Revision comparison data
· · ·
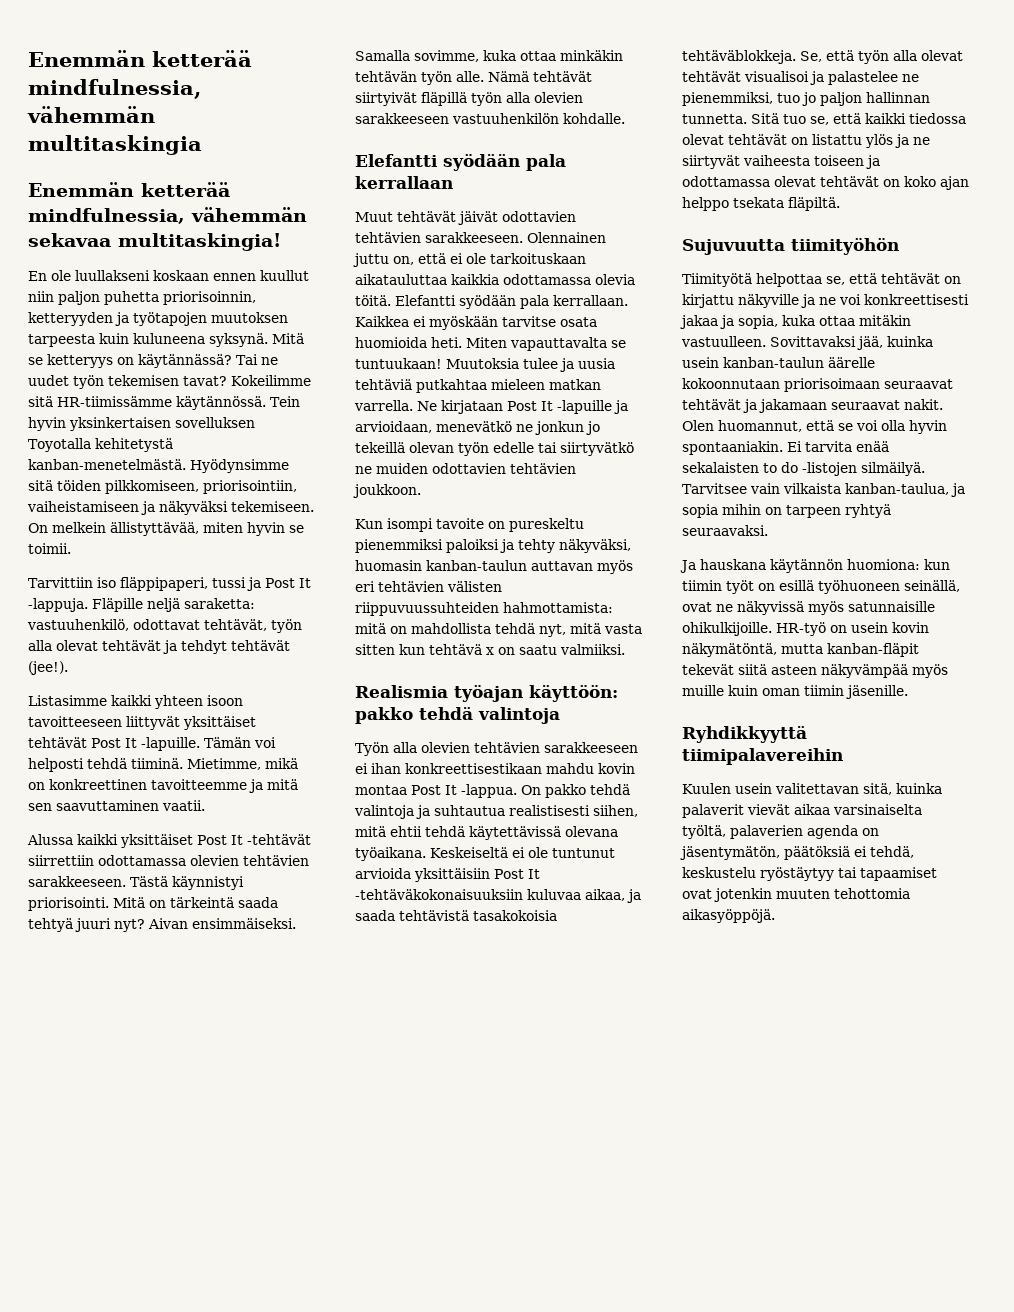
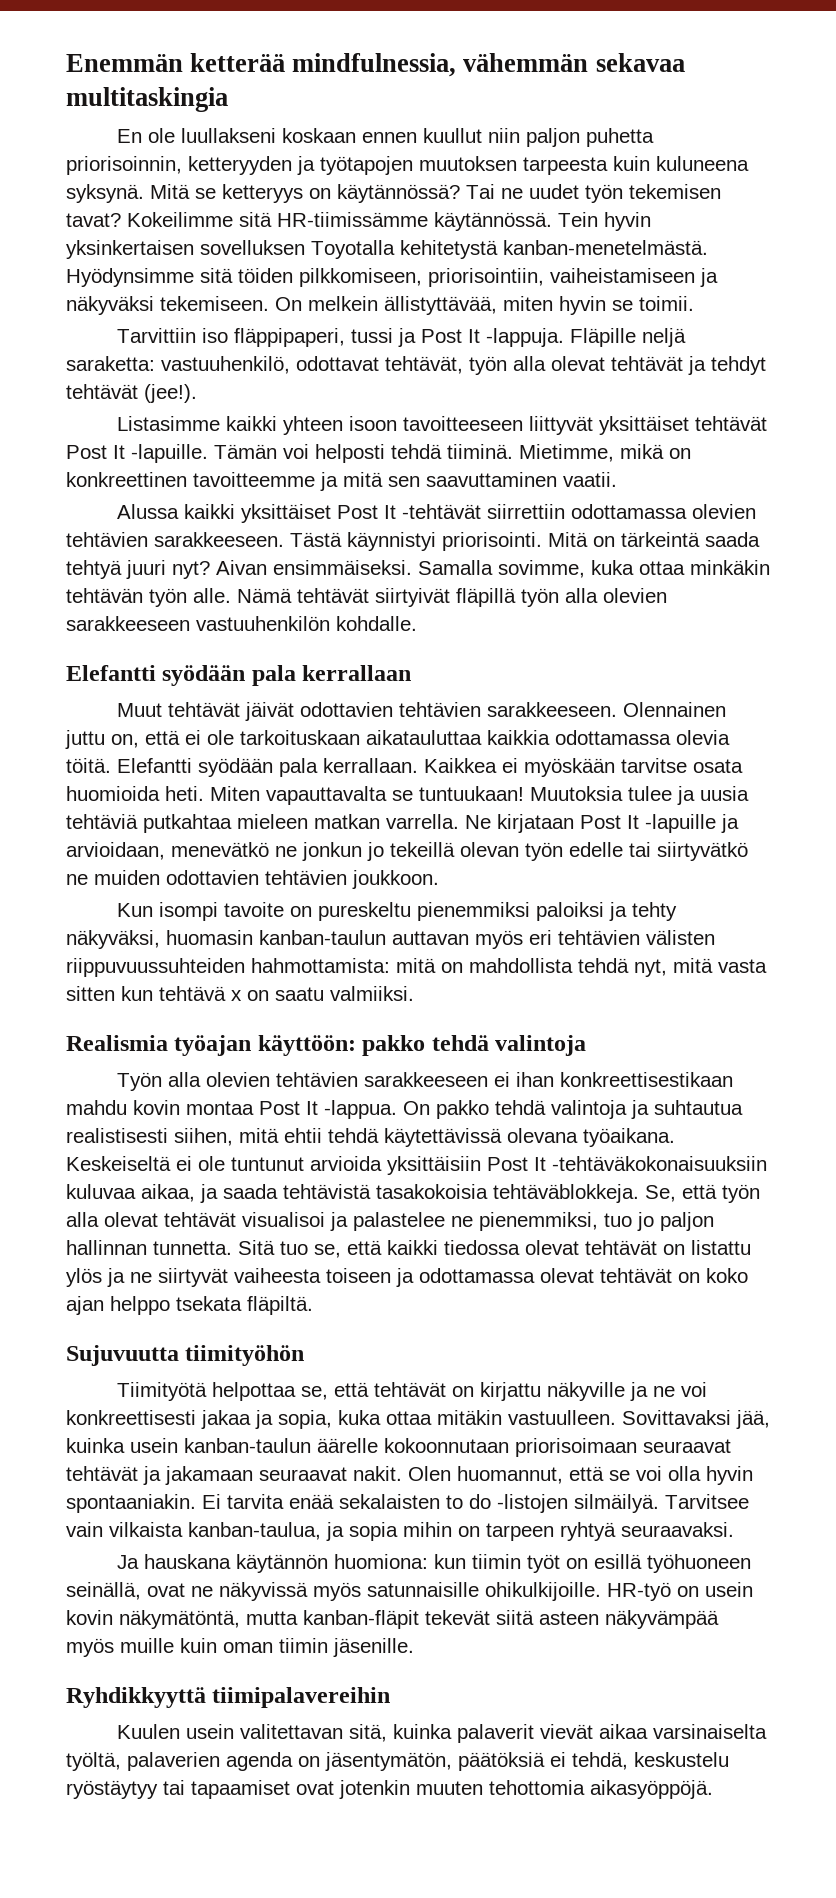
[28,50,252,67] [28,79,201,99] [27,106,155,123] [28,135,202,155] [28,182,230,197] [28,207,307,224] [28,233,281,251] Enemmän ketterää mindfulnessia, vähemmän multitaskingia // Enemmän ketterää mindfulnessia, vähemmän sekavaa multitaskingia! -> [66,53,685,77] [66,87,228,112] Enemmän ketterää mindfulnessia, vähemmän sekavaa multitaskingia
[138,354,232,368] käytännässä? -> [337,184,460,203] käytännössä?

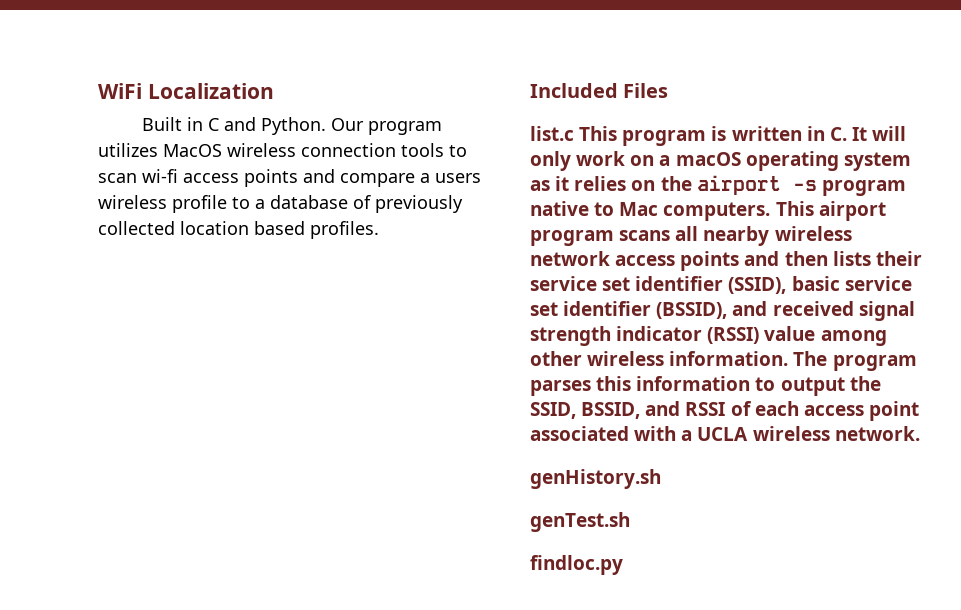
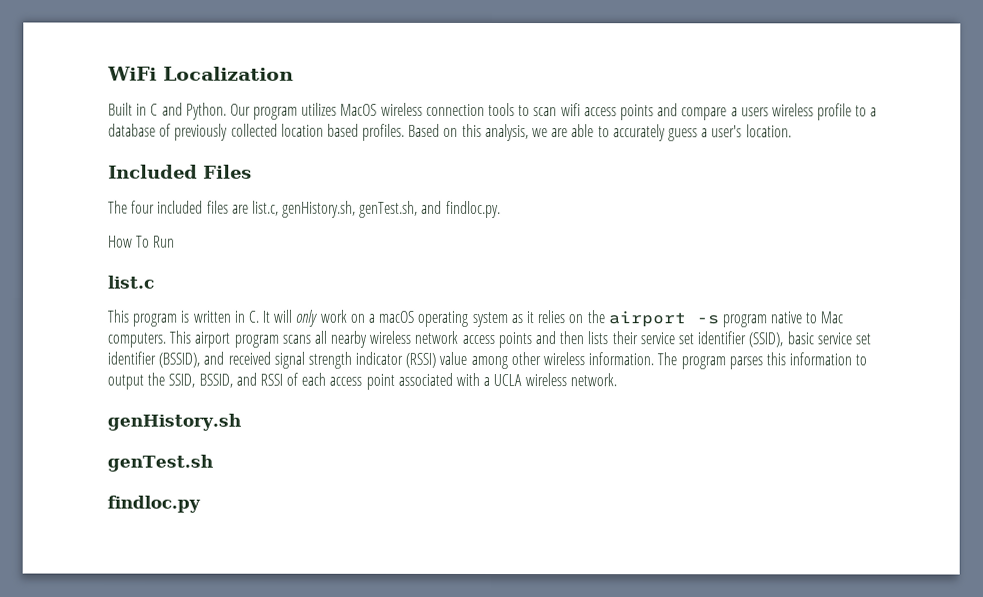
[142,169,178,183] wi-fi -> [560,103,581,117] wifi
[530,83,669,98] // Included Files -> [408,123,792,142] [108,164,252,179] [108,200,501,219] [108,235,176,248] Based on this analysis, we are able to accurately guess a user's location. // Included Files // The four included files are list.c, genHistory.sh, genTest.sh, and findloc.py. // How To Run
(574, 133) none -> (155, 282) //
· · ·
### The task
Copy from the line with "[530,83,669,98] // Included" to the final line of the records, inclusive, and add nothing else.

### Your solution
[530,83,669,98] // Included Files -> [408,123,792,142] [108,164,252,179] [108,200,501,219] [108,235,176,248] Based on this analysis, we are able to accurately guess a user's location. // Included Files // The four included files are list.c, genHistory.sh, genTest.sh, and findloc.py. // How To Run
(574, 133) none -> (155, 282) //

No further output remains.